Information provided: Begin

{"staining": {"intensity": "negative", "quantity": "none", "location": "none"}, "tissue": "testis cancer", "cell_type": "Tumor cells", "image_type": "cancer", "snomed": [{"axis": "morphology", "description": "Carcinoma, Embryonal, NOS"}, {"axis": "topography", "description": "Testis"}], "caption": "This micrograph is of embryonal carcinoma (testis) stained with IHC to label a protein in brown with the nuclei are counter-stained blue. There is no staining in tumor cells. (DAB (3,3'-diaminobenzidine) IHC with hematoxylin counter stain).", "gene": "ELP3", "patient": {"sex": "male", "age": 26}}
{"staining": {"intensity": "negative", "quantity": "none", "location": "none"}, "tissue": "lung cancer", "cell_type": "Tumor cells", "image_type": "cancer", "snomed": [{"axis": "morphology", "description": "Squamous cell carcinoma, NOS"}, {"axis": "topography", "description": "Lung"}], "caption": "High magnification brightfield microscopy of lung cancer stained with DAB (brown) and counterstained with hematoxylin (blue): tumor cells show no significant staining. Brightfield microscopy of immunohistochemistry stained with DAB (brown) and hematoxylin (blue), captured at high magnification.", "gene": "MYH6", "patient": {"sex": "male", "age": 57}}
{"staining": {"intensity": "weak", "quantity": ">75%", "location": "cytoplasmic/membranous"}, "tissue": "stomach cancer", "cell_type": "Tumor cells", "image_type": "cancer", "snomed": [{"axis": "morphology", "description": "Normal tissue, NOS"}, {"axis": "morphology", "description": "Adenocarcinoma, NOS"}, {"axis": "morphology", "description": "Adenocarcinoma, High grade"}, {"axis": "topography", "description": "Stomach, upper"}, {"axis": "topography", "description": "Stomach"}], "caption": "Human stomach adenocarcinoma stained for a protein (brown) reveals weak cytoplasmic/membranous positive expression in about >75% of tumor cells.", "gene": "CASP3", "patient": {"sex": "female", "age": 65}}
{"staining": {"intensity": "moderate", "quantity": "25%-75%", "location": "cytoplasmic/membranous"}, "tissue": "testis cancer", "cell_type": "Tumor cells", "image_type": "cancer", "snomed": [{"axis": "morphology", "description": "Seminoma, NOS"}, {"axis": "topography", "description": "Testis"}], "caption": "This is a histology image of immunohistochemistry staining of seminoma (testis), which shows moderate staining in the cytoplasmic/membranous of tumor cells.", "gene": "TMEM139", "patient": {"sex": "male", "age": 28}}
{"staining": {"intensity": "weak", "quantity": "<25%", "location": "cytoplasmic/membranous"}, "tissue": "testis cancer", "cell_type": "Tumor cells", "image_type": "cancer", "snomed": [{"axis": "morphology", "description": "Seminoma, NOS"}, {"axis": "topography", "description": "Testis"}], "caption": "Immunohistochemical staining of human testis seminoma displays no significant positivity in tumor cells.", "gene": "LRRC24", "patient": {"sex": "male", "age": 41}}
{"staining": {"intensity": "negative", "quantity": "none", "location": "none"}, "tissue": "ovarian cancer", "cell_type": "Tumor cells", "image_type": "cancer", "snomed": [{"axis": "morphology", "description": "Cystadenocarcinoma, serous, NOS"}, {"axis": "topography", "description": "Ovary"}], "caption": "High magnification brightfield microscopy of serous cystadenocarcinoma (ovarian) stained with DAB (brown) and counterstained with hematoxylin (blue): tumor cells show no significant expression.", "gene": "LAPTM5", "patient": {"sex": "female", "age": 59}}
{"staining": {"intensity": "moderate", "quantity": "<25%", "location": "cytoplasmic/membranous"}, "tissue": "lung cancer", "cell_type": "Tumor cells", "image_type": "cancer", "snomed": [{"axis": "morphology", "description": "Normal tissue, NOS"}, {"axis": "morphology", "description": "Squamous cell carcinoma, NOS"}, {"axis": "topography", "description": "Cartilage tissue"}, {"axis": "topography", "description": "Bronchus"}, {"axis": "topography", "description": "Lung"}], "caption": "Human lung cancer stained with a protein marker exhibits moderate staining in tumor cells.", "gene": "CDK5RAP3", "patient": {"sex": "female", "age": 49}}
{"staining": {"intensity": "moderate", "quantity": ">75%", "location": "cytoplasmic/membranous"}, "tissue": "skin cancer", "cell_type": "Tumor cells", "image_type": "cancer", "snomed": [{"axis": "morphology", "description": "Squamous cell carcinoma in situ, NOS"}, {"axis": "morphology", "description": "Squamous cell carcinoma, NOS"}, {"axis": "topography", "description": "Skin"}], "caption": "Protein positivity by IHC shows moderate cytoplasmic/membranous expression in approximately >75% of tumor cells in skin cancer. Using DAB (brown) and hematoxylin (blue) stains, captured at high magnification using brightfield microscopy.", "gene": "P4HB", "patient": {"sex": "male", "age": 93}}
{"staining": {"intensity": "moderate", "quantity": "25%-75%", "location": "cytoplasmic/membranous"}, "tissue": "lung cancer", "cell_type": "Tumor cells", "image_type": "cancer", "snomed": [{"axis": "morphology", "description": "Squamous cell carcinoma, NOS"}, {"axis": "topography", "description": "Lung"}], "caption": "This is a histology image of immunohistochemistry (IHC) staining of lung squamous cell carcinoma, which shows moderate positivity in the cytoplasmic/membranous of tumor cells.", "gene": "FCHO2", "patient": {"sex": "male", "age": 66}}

Information provided: End

*What is expected:* Write out all the records above again, exactly as they stand.

*Output of the exercise:*
{"staining": {"intensity": "negative", "quantity": "none", "location": "none"}, "tissue": "testis cancer", "cell_type": "Tumor cells", "image_type": "cancer", "snomed": [{"axis": "morphology", "description": "Carcinoma, Embryonal, NOS"}, {"axis": "topography", "description": "Testis"}], "caption": "This micrograph is of embryonal carcinoma (testis) stained with IHC to label a protein in brown with the nuclei are counter-stained blue. There is no staining in tumor cells. (DAB (3,3'-diaminobenzidine) IHC with hematoxylin counter stain).", "gene": "ELP3", "patient": {"sex": "male", "age": 26}}
{"staining": {"intensity": "negative", "quantity": "none", "location": "none"}, "tissue": "lung cancer", "cell_type": "Tumor cells", "image_type": "cancer", "snomed": [{"axis": "morphology", "description": "Squamous cell carcinoma, NOS"}, {"axis": "topography", "description": "Lung"}], "caption": "High magnification brightfield microscopy of lung cancer stained with DAB (brown) and counterstained with hematoxylin (blue): tumor cells show no significant staining. Brightfield microscopy of immunohistochemistry stained with DAB (brown) and hematoxylin (blue), captured at high magnification.", "gene": "MYH6", "patient": {"sex": "male", "age": 57}}
{"staining": {"intensity": "weak", "quantity": ">75%", "location": "cytoplasmic/membranous"}, "tissue": "stomach cancer", "cell_type": "Tumor cells", "image_type": "cancer", "snomed": [{"axis": "morphology", "description": "Normal tissue, NOS"}, {"axis": "morphology", "description": "Adenocarcinoma, NOS"}, {"axis": "morphology", "description": "Adenocarcinoma, High grade"}, {"axis": "topography", "description": "Stomach, upper"}, {"axis": "topography", "description": "Stomach"}], "caption": "Human stomach adenocarcinoma stained for a protein (brown) reveals weak cytoplasmic/membranous positive expression in about >75% of tumor cells.", "gene": "CASP3", "patient": {"sex": "female", "age": 65}}
{"staining": {"intensity": "moderate", "quantity": "25%-75%", "location": "cytoplasmic/membranous"}, "tissue": "testis cancer", "cell_type": "Tumor cells", "image_type": "cancer", "snomed": [{"axis": "morphology", "description": "Seminoma, NOS"}, {"axis": "topography", "description": "Testis"}], "caption": "This is a histology image of immunohistochemistry staining of seminoma (testis), which shows moderate staining in the cytoplasmic/membranous of tumor cells.", "gene": "TMEM139", "patient": {"sex": "male", "age": 28}}
{"staining": {"intensity": "weak", "quantity": "<25%", "location": "cytoplasmic/membranous"}, "tissue": "testis cancer", "cell_type": "Tumor cells", "image_type": "cancer", "snomed": [{"axis": "morphology", "description": "Seminoma, NOS"}, {"axis": "topography", "description": "Testis"}], "caption": "Immunohistochemical staining of human testis seminoma displays no significant positivity in tumor cells.", "gene": "LRRC24", "patient": {"sex": "male", "age": 41}}
{"staining": {"intensity": "negative", "quantity": "none", "location": "none"}, "tissue": "ovarian cancer", "cell_type": "Tumor cells", "image_type": "cancer", "snomed": [{"axis": "morphology", "description": "Cystadenocarcinoma, serous, NOS"}, {"axis": "topography", "description": "Ovary"}], "caption": "High magnification brightfield microscopy of serous cystadenocarcinoma (ovarian) stained with DAB (brown) and counterstained with hematoxylin (blue): tumor cells show no significant expression.", "gene": "LAPTM5", "patient": {"sex": "female", "age": 59}}
{"staining": {"intensity": "moderate", "quantity": "<25%", "location": "cytoplasmic/membranous"}, "tissue": "lung cancer", "cell_type": "Tumor cells", "image_type": "cancer", "snomed": [{"axis": "morphology", "description": "Normal tissue, NOS"}, {"axis": "morphology", "description": "Squamous cell carcinoma, NOS"}, {"axis": "topography", "description": "Cartilage tissue"}, {"axis": "topography", "description": "Bronchus"}, {"axis": "topography", "description": "Lung"}], "caption": "Human lung cancer stained with a protein marker exhibits moderate staining in tumor cells.", "gene": "CDK5RAP3", "patient": {"sex": "female", "age": 49}}
{"staining": {"intensity": "moderate", "quantity": ">75%", "location": "cytoplasmic/membranous"}, "tissue": "skin cancer", "cell_type": "Tumor cells", "image_type": "cancer", "snomed": [{"axis": "morphology", "description": "Squamous cell carcinoma in situ, NOS"}, {"axis": "morphology", "description": "Squamous cell carcinoma, NOS"}, {"axis": "topography", "description": "Skin"}], "caption": "Protein positivity by IHC shows moderate cytoplasmic/membranous expression in approximately >75% of tumor cells in skin cancer. Using DAB (brown) and hematoxylin (blue) stains, captured at high magnification using brightfield microscopy.", "gene": "P4HB", "patient": {"sex": "male", "age": 93}}
{"staining": {"intensity": "moderate", "quantity": "25%-75%", "location": "cytoplasmic/membranous"}, "tissue": "lung cancer", "cell_type": "Tumor cells", "image_type": "cancer", "snomed": [{"axis": "morphology", "description": "Squamous cell carcinoma, NOS"}, {"axis": "topography", "description": "Lung"}], "caption": "This is a histology image of immunohistochemistry (IHC) staining of lung squamous cell carcinoma, which shows moderate positivity in the cytoplasmic/membranous of tumor cells.", "gene": "FCHO2", "patient": {"sex": "male", "age": 66}}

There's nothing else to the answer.